Now that hard frost has fallen, ever so slightly, over the land and penetrated into our bones, I have been hearing the familiar, predictable questions.

“Why are you all bundled up like that?” a co-worker inquires, as I sit at my desk with a thick woolen muffler wrapped around my neck.

“How many versions of that fisherman’s knit sweater do you have?” asks a friend who has seen me in the same handmade pattern knitted in gray, black, navy, plum and natural colors.

“Planning to put a space heater in that back room?” a visitor suggests subtly as arctic cold rolls through the open door of the unheated room into the belly of the cabin.

“Had a fire in the wood stove yet?” says my landlord, having recently installed a new chimney pipe and a second-hand stove.

I welcome all comers. This is my season, my time. Nothing gives me quite the same pleasure as digging out my UGGs; unpacking my finely knit woolens, crafted on Cape Cod over 25 years; feeling my fur bristle in the cold of early morning; cupping my mittened paws around the pottery heat of the first cup of steaming morning coffee; watching the dog crunch through frosted blades of grass as she patrols the yard at daybreak.

Last week, the full moon hung at its closest point to Earth this year and seemed to have its own moon circling nearby. But the little speck of light near the smallest lunar image of 2012 was a planet: Jupiter rested beside it in the clear night sky, made sharper by the startling cold.

At the same moment, it seemed I had mine, too, my substantial “moon,” the golden retriever revolving around me, held nearby according to the authority of a gravity of companionship that remains stronger and more dominant than even the desire for a chew stick waiting indoors.

Light and dark; darkness and day. These are the simple elements of time and contentment that frame my rarefied, happy co-existence with a loyal dog, the two of us lounging in front of a blazing, well-contained flame in the wood stove, the fire of the pack between us, a bond across species and daily separation for hours on end.
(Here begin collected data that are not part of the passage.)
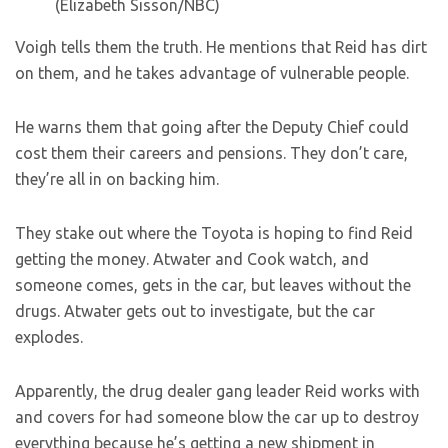
(Elizabeth Sisson/NBC)
Voigh tells them the truth. He mentions that Reid has dirt
on them, and he takes advantage of vulnerable people.
He warns them that going after the Deputy Chief could
cost them their careers and pensions. They don’t care,
they’re all in on backing him.
They stake out where the Toyota is hoping to find Reid
getting the money. Atwater and Cook watch, and
someone comes, gets in the car, but leaves without the
drugs. Atwater gets out to investigate, but the car
explodes.
Apparently, the drug dealer gang leader Reid works with
and covers for had someone blow the car up to destroy
everything because he’s getting a new shipment in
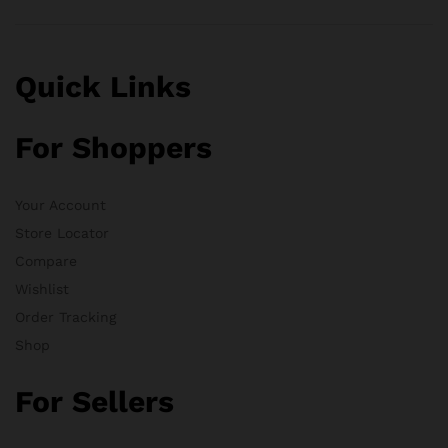
Quick Links
For Shoppers
Your Account
Store Locator
Compare
Wishlist
Order Tracking
Shop
For Sellers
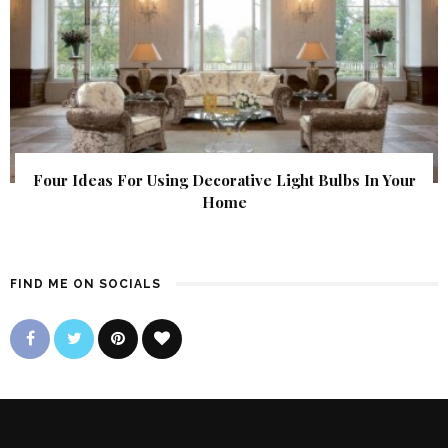
Four Ideas For Using Decorative Light Bulbs In Your
Home
FIND ME ON SOCIALS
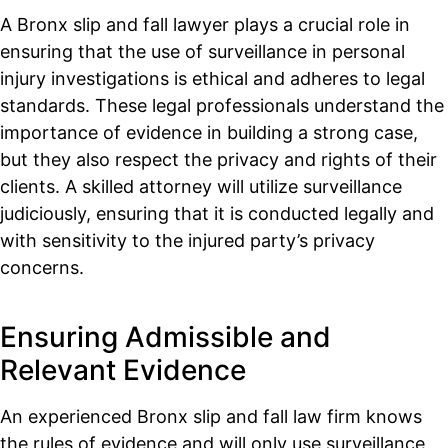
A Bronx slip and fall lawyer plays a crucial role in
ensuring that the use of surveillance in personal
injury investigations is ethical and adheres to legal
standards. These legal professionals understand the
importance of evidence in building a strong case,
but they also respect the privacy and rights of their
clients. A skilled attorney will utilize surveillance
judiciously, ensuring that it is conducted legally and
with sensitivity to the injured party’s privacy
concerns.
Ensuring Admissible and
Relevant Evidence
An experienced Bronx slip and fall law firm knows
the rules of evidence and will only use surveillance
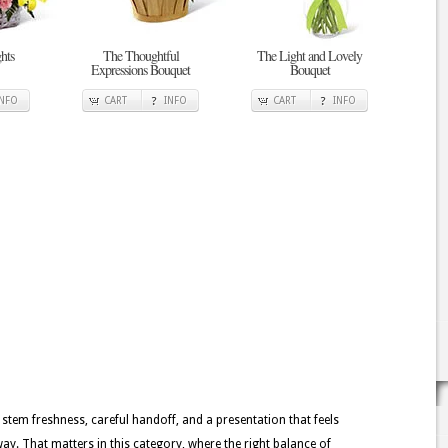
hts
The Thoughtful
The Light and Lovely
Expressions Bouquet
Bouquet
INFO
CART
INFO
CART
INFO
 stem freshness, careful handoff, and a presentation that feels
y. That matters in this category, where the right balance of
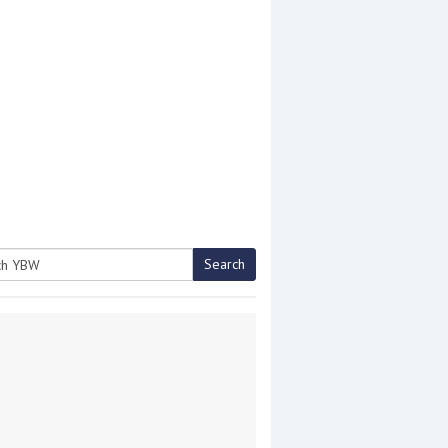
Search
h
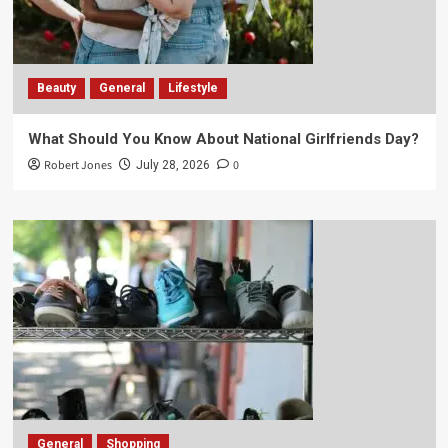
Beauty
General
Lifestyle
What Should You Know About National Girlfriends Day?
Robert Jones
0
July 28, 2026
General
Shopping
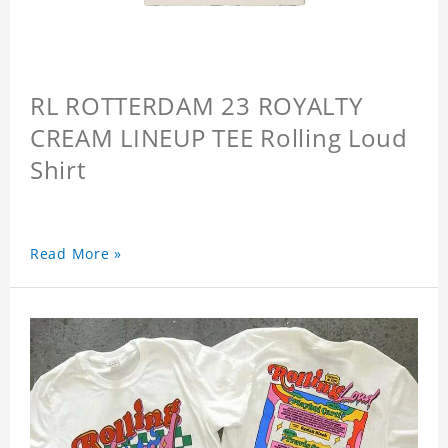
RL ROTTERDAM 23 ROYALTY
CREAM LINEUP TEE Rolling Loud
Shirt
Read More »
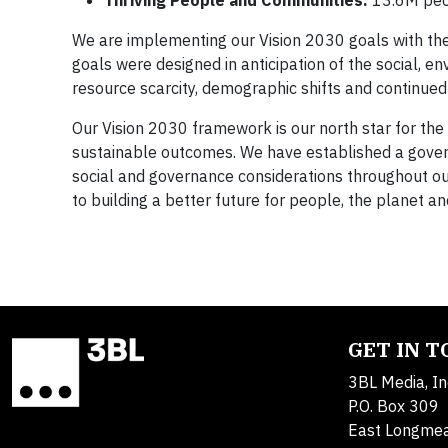
Thriving People and Communities:
13.6M peo
We are implementing our Vision 2030 goals with the
goals were designed in anticipation of the social, 
resource scarcity, demographic shifts and continue
Our Vision 2030 framework is our north star for the
sustainable outcomes. We have established a govern
social and governance considerations throughout our 
to building a better future for people, the planet a
GET IN 
3BL Media, In
P.O. Box 309
East Longme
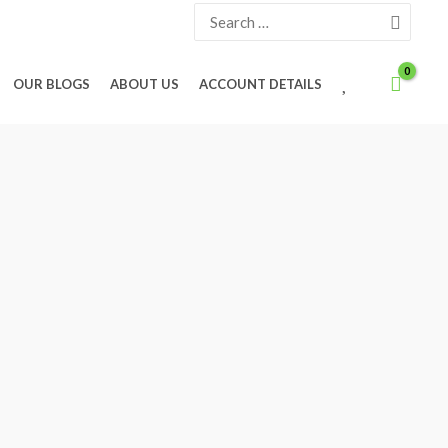
Search
for:
W
OUR BLOGS
ABOUT US
ACCOUNT DETAILS
I
S
H
L
I
S
T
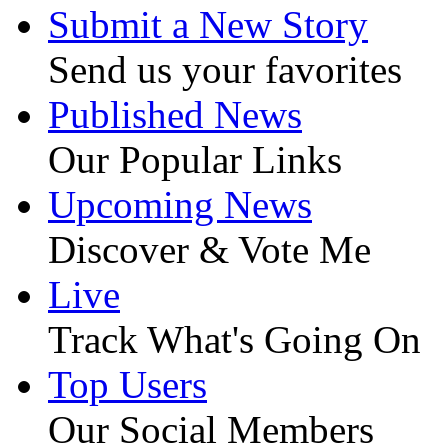
Submit a New Story
Send us your favorites
Published News
Our Popular Links
Upcoming News
Discover & Vote Me
Live
Track What's Going On
Top Users
Our Social Members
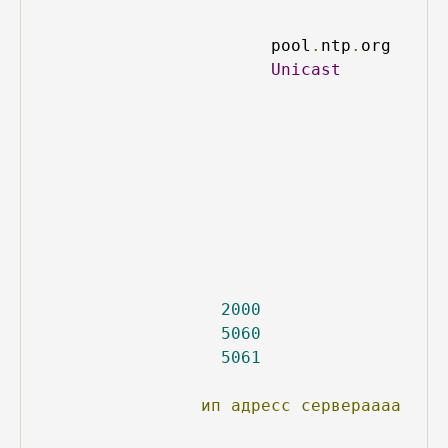
pool
.
ntp
.
org
Unicast
2000
5060
5061
ип
адресс
сервераааа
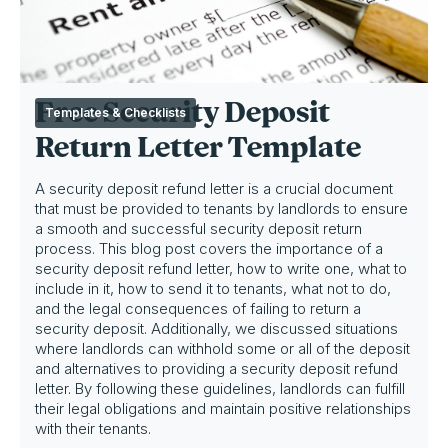
Free Security Deposit
Templates & Checklists
Return Letter Template
A security deposit refund letter is a crucial document
that must be provided to tenants by landlords to ensure
a smooth and successful security deposit return
process. This blog post covers the importance of a
security deposit refund letter, how to write one, what to
include in it, how to send it to tenants, what not to do,
and the legal consequences of failing to return a
security deposit. Additionally, we discussed situations
where landlords can withhold some or all of the deposit
and alternatives to providing a security deposit refund
letter. By following these guidelines, landlords can fulfill
their legal obligations and maintain positive relationships
with their tenants.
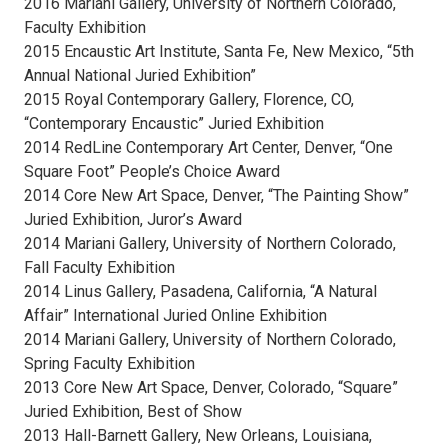
2016 Mariani Gallery, University of Northern Colorado,
Faculty Exhibition
2015 Encaustic Art Institute, Santa Fe, New Mexico, “5th
Annual National Juried Exhibition”
2015 Royal Contemporary Gallery, Florence, CO,
“Contemporary Encaustic” Juried Exhibition
2014 RedLine Contemporary Art Center, Denver, “One
Square Foot” People’s Choice Award
2014 Core New Art Space, Denver, “The Painting Show”
Juried Exhibition, Juror’s Award
2014 Mariani Gallery, University of Northern Colorado,
Fall Faculty Exhibition
2014 Linus Gallery, Pasadena, California, “A Natural
Affair” International Juried Online Exhibition
2014 Mariani Gallery, University of Northern Colorado,
Spring Faculty Exhibition
2013 Core New Art Space, Denver, Colorado, “Square”
Juried Exhibition, Best of Show
2013 Hall-Barnett Gallery, New Orleans, Louisiana,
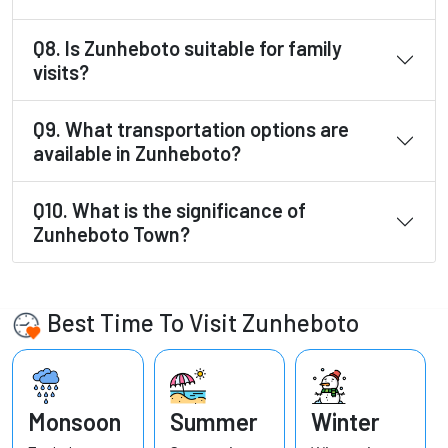
Q8. Is Zunheboto suitable for family
visits?
Q9. What transportation options are
available in Zunheboto?
Q10. What is the significance of
Zunheboto Town?
Best Time To Visit Zunheboto
Monsoon
Summer
Winter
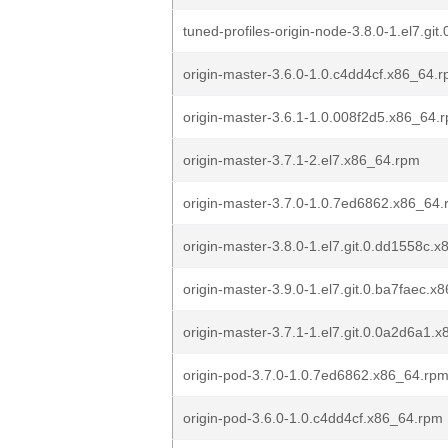
tuned-profiles-origin-node-3.8.0-1.el7.gi
origin-master-3.6.0-1.0.c4dd4cf.x86_64.
origin-master-3.6.1-1.0.008f2d5.x86_64.
origin-master-3.7.1-2.el7.x86_64.rpm
origin-master-3.7.0-1.0.7ed6862.x86_64
origin-master-3.8.0-1.el7.git.0.dd1558c.
origin-master-3.9.0-1.el7.git.0.ba7faec.x
origin-master-3.7.1-1.el7.git.0.0a2d6a1.
origin-pod-3.7.0-1.0.7ed6862.x86_64.rp
origin-pod-3.6.0-1.0.c4dd4cf.x86_64.rpm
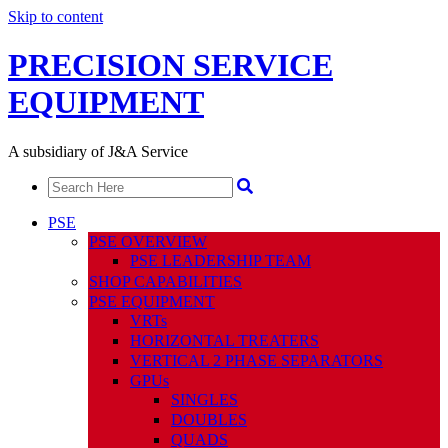
Skip to content
PRECISION SERVICE
EQUIPMENT
A subsidiary of J&A Service
PSE
PSE OVERVIEW
PSE LEADERSHIP TEAM
SHOP CAPABILITIES
PSE EQUIPMENT
VRTs
HORIZONTAL TREATERS
VERTICAL 2 PHASE SEPARATORS
GPUs
SINGLES
DOUBLES
QUADS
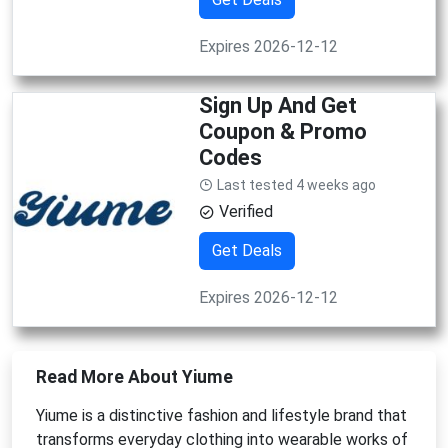
Expires 2026-12-12
Sign Up And Get
Coupon & Promo
Codes
Last tested 4 weeks ago
Verified
Get Deals
Expires 2026-12-12
Read More About Yiume
Yiume is a distinctive fashion and lifestyle brand that
transforms everyday clothing into wearable works of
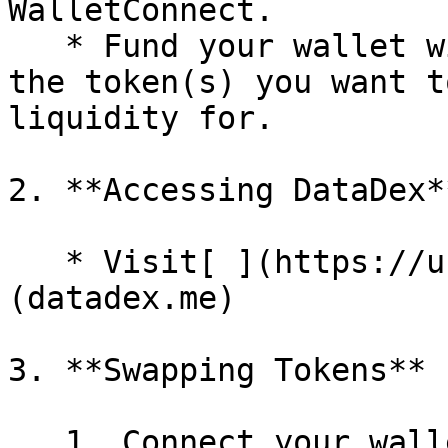
WalletConnect.

   * Fund your wallet with VANA (for gas fees) and 
the token(s) you want t
liquidity for.

2. **Accessing DataDex**
   * Visit[ ](https://uniswap.org)DataDesk 
(datadex.me)

3. **Swapping Tokens**

   1. Connect your wallet.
I have found myself uncommonly out of the loop when it comes to the flurry of the holidays this year, in part because I remain hobbled in the aftermath of ankle surgery, unable to exercise or give the dog a walk or workout. But some of my reserve about the celebration of the season has only to do with this: I am living in the middle of evergreens, and in bushes all about the house, red berries dangle like ornaments better than glass globes or strands of spun glass.

Being in Maine, in the middle of pines and birches, listening to the low hooting of the owl in the black night or staring off into the velvet-dark wood to whistle down the dog and finding instead chips of mica scattered through the scrub like the eyes of a hundred night creatures: These all are things I longed for during the several years of childhood I spent in Chicago, often taking refuge from my six siblings by hiding in an attic bedroom, reading a book or studying maps of New England. I prayed to live someday in the Pine Tree State, perhaps near Bar Harbor, where E.B. White had made a home and penned his essays for The New Yorker, or close to Southport Island where Rachel Carson had found peace and courage and wonder.

There is a long tradition of finding a natural world worth loving in Maine, and I am no exception to the crowd of devotees.

Many days, as I drive the back roads home, I have the sense of steering through a stack of picture postcards; everywhere I look is a scene framed in simple beauty.

As the holidays roll toward us like a tide coming in, I stand on a favorite point of rocky coast and see I have everything I ever wanted right here, in abundance. I am not thinking of carols or Christmas gifts but the hymns in the wind and the blessings of bright lakes and cloud-shadowed mountains.

There is no other greeting called for. I carry with me the language of the land and the poetry of the water. No other sound or symbol, no more substance or surfeit is needed.

Pick up a frosted leaf and gaze at a page of your lucky life. Breathe, and look beyond. The world that holds you lies at your feet, waiting as all creation is, for completion — your oneness with it, your heart open, your mind as sharp as ice — and, for a moment, singular and blessedly clear.